Signal Processing on Textured Meshes

Fabian Prada Nino, Johns Hopkins University

In this thesis we extend signal processing techniques originally formulated in the context of image processing to techniques that can be applied to signals on arbitrary triangles meshes. We develop methods for the two most common representations of signals on triangle meshes: signals sampled at the vertices of a finely tessellated mesh, and signals mapped to a coarsely tessellated mesh through texture maps. Our first contribution is the combination of Lagrangian Integration and the Finite Elements Method in the formulation of two signal processing tasks: Shock Filters for texture and geometry sharpening, and Optical Flow for texture registration.

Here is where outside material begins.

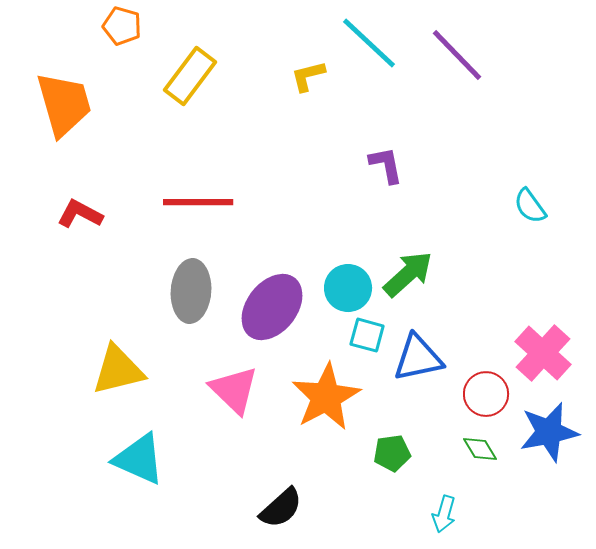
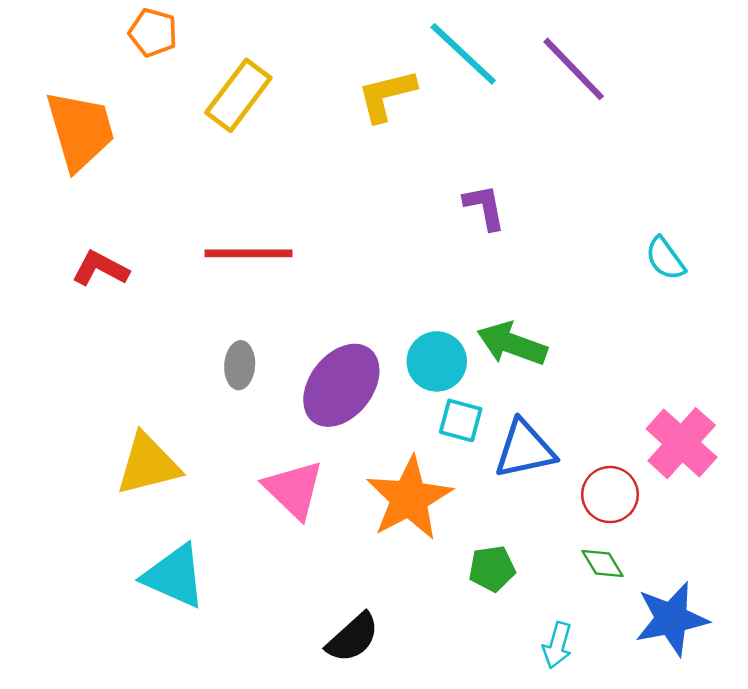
yellow L-shape: (308, 76) -> (387, 95), size x1.4
green arrow: (408, 274) -> (512, 344), turned -118
gray ellipse: (191, 291) -> (240, 365), size x0.6
blue star: (549, 432) -> (672, 619), moved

Our second contribution is the formulation of Gradient-Domain processing within the texture atlas. We define a function space that handles chart discontinuities, and linear operators that capture the metric distortion introduced by the parameterization. Our third contribution is the construction of a spatiotemporal atlas parameterization for evolving meshes. Our method introduces localized remeshing operations and a compact parameterization that improves geometry and texture video compression. We show temporally coherent signal processing using partial correspondences.

Speaker Biography

Fabian Prada is a PhD candidate advised by Professor Michael Kazhdan. His main areas of research are Geometry Processing and Geometric Modeling . His research interests spans Computer Graphics, Computer Vision and Scientific Visualization.. Fabian was intern at Microsoft Research in the summers of 2015 and 2016 working on tracking and parameterization of dynamic meshes. Before joining the PhD program, Fabian got a master degree in Mathematics from IMPA (Brazil), and a bachelor degree in Mathematics from Universidad de los Andes (Colombia).